Well, a glutton for punishment, I decided to take the same bus again, to see if I would see my friend -- the one with the noxious scowl for everyone who wasn't mighty white like him. As fate would have it, he boarded the bus minutes after I did, only this time he wore a cap with what looked like the confederate flag on it. Not that I know what a confederate flag looks like, mind you. The closest I've been to one is when doing a Google search.
In any case, I decided to sit at the back of the bus, so I could observe without being observed, and as I went to sit down, there were not one, but two, swastikas drawn with black magic marker on the seat in front of me. One held the letters "W" and "P" inside; "White Power." The other was just a swastika that looked like it might have been drawn by a dyslexic.
I wondered, of course, if our friend in the confederate flag scratched the swastikas on the seat. Funny how your mind plays tricks what with all the adrenalin racing through -- I thought maybe this fellow stumbled upon my article on Huffington Post, but that's unlikely.

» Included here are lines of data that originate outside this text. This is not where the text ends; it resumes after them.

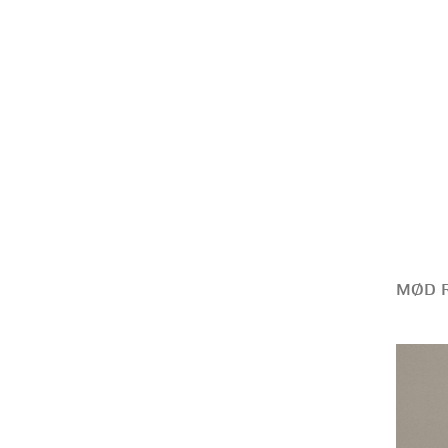
MØD R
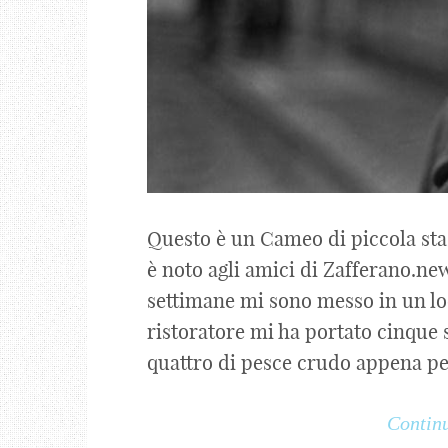
Questo è un Cameo di piccola sta
è noto agli amici di Zafferano.ne
settimane mi sono messo in un lo
ristoratore mi ha portato cinque 
quattro di pesce crudo appena pesc
Continu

More likely, all the optimism I expressed about a new America, one without racial division, was being eradicated by one dreadful stroke-the swastika -- shorthand for hate, and a simple reminder that it may be naive, after all, to think we've come so far down the civil rights road, there's no turning back.
Today, when reading an article about the racism some Obama volunteers encountered in Indiana, I couldn't help but think that the color divide in this country is more insidious and pervasive than we would like to think, and maybe too great for any one person to bridge -- even Barack Obama.
We must all hold our heads a little lower when we think that the bigotry, and perniciousness that has characterized the Ku Klux Klan can still exist anywhere in America. It is more terrifying to recognize how deeply embedded racism is in our culture, and that even the dissolution of artificial distinctions like "red state" and "blue state" won't be enough to make it go away.
Indeed, Barack Obama will have his work cut out for him, as will those of us who want to see this kind of hatred go away. Hillary's 2 to 1 win in West Virginia also underscores how crucial it is for Obama to put down his Starbucks, and reach out to iron workers, and cab drivers who are quickly joining the endangered species list.
One of the more compelling ironies of this campaign season is how it is that a candidate worth more than a hundred million dollars is resonating better with those who earn $100,000 a year or less, and comprise more than 90% of the population, than one who was raised by a marginalized single mom. While Barack Obama has the judgment issue sewn up, he must now work harder on the credibility issue as, incredibly enough, his greatest appeal is among those under 30 and the Prius crowd.
To win the White House in November, Obama will have to enlist the support not just of the blue collar, white vote, but the same angry white men who still like to think they won the Civil War and that diversity is something to eradicate; the ones who will, no doubt, overwhelmingly vote for John McCain, whose numbers are greater than any of us would like to imagine.